DATA PROVIDED:
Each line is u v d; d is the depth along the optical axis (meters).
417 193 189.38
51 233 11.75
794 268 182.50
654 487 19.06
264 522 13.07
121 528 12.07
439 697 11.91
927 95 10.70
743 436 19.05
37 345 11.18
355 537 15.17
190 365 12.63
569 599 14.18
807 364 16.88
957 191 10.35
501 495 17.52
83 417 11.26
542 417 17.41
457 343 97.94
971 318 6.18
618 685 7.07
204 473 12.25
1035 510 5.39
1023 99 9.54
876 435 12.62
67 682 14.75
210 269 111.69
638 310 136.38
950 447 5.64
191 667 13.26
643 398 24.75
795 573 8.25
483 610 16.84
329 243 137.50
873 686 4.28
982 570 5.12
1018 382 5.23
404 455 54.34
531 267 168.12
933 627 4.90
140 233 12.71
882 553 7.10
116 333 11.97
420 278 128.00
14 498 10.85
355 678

WHAT IS BEING ASKED:
Repeat each record exactly, leaving nothing out.

TASK RESULT:
Each line is u v d; d is the depth along the optical axis (meters).
417 193 189.38
51 233 11.75
794 268 182.50
654 487 19.06
264 522 13.07
121 528 12.07
439 697 11.91
927 95 10.70
743 436 19.05
37 345 11.18
355 537 15.17
190 365 12.63
569 599 14.18
807 364 16.88
957 191 10.35
501 495 17.52
83 417 11.26
542 417 17.41
457 343 97.94
971 318 6.18
618 685 7.07
204 473 12.25
1035 510 5.39
1023 99 9.54
876 435 12.62
67 682 14.75
210 269 111.69
638 310 136.38
950 447 5.64
191 667 13.26
643 398 24.75
795 573 8.25
483 610 16.84
329 243 137.50
873 686 4.28
982 570 5.12
1018 382 5.23
404 455 54.34
531 267 168.12
933 627 4.90
140 233 12.71
882 553 7.10
116 333 11.97
420 278 128.00
14 498 10.85
355 678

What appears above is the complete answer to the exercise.